Reputation: 3060
I am using a perl script to remove all stopwords in a text. The stop words are stored one by line. I am using Mac OSX command line and perl is installed correctly.
This script is not working properly and has a boundary problem.
#!/usr/bin/env perl -w
# usage: script.pl words text >newfile
use English;
# poor man's argument handler
open(WORDS, shift @ARGV) || die "failed to open words file: $!";
open(REPLACE, shift @ARGV) || die "failed to open replacement file: $!";
my @words;
# get all words into an array
while ($_=<WORDS>) {
chop; # strip eol
push @words, split; # break up words on line
}
# (optional)
# sort by length (makes sure smaller words don't trump bigger ones); ie, "then" vs "the"
@words=sort { length($b) <=> length($a) } @words;
# slurp text file into one variable.
undef $RS;
$text = <REPLACE>;
# now for each word, do a global search-and-replace; make sure only words are replaced; remove possible following space.
foreach $word (@words) {
$text =~ s/\b\Q$word\E\s?//sg;
}
# output "fixed" text
print $text;
$ cat sample.txt
how about i decide to look at it afterwards what
across do you think is it a good idea to go out and about i
think id rather go up and above
I
a
about
an
are
as
at
be
by
com
for
from
how
in
is
it
..
$ ./remove.pl stopwords.txt sample.txt
i decide look fterwards cross do you think good idea go out d i
think id rather go up d bove
As you can see, it replaces afterwards using a as fterwards. Think its a regex problem. Please can somebody help me to patch this quickly? Thanks for all the help :J
Upvotes: 2
Views: 211
Reputation: 1475
Your regex is not strict enough.
$text =~ s/\b\Q$word\E\s?//sg;
When $word
is a
, the command is effectively s/\ba\s?//sg
. This means, remove all occurrences of a new word starting with a
followed by zero or more whitespace. In afterwards
, this will successfully match the first a
.
You can make the match more stricter by ending word with another \b
. Like
$text =~ s/\b\Q$word\E\b\s?//sg;
Upvotes: 0
Reputation: 80639
Use word-boundary on both sides of your $word
. Currently, you are only checking for it at the beginning.
You won't need the \s?
condition with the \b
in place:
$text =~ s/\b\Q$word\E\b//sg;
Upvotes: 1

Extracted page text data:
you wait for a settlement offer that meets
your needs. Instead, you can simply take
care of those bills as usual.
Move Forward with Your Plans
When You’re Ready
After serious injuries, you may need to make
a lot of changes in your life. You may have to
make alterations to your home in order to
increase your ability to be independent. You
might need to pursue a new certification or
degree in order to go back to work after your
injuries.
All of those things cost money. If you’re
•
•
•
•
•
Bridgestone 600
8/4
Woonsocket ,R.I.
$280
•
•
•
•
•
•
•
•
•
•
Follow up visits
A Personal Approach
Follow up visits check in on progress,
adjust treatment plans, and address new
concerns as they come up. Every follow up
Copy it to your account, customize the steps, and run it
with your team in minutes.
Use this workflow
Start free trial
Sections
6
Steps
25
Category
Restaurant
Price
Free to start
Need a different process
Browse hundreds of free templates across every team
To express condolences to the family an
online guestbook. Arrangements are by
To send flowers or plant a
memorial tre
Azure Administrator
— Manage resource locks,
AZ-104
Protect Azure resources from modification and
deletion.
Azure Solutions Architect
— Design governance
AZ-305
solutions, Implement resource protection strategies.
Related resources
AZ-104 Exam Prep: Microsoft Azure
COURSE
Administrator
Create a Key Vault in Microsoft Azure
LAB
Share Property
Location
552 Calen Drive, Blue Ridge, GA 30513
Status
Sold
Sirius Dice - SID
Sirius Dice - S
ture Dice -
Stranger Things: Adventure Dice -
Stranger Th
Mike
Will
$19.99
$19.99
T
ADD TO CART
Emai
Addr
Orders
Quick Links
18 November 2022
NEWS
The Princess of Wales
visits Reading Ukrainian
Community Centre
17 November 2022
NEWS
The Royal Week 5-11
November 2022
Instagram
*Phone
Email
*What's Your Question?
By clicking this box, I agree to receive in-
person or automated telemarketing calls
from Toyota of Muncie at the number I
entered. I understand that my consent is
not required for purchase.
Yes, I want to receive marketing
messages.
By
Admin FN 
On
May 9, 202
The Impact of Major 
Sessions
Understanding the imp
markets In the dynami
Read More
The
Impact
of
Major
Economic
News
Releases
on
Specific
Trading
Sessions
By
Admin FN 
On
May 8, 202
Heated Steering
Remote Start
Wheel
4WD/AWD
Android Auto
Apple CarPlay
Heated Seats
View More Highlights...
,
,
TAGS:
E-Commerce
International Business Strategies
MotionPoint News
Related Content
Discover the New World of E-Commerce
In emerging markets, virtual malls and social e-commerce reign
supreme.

QUESTIONS TO ANSWER:
[a] According to the Perl stopword thread, on which operating system's command line is the asker running the script?
[b] Translate this sentence from the Perl stopword thread into Spanish: "This script is not working properly and has a boundary problem."
[c] Repeat the Perl stopword thread from "Reputation: 3060" to "a boundary problem.".

RESULTS FOR THE EXERCISE:
[a] Mac OSX

[b] Este script no funciona correctamente y tiene un problema de límites.

[c]
Reputation: 3060
I am using a perl script to remove all stopwords in a text. The stop words are stored one by line. I am using Mac OSX command line and perl is installed correctly.
This script is not working properly and has a boundary problem.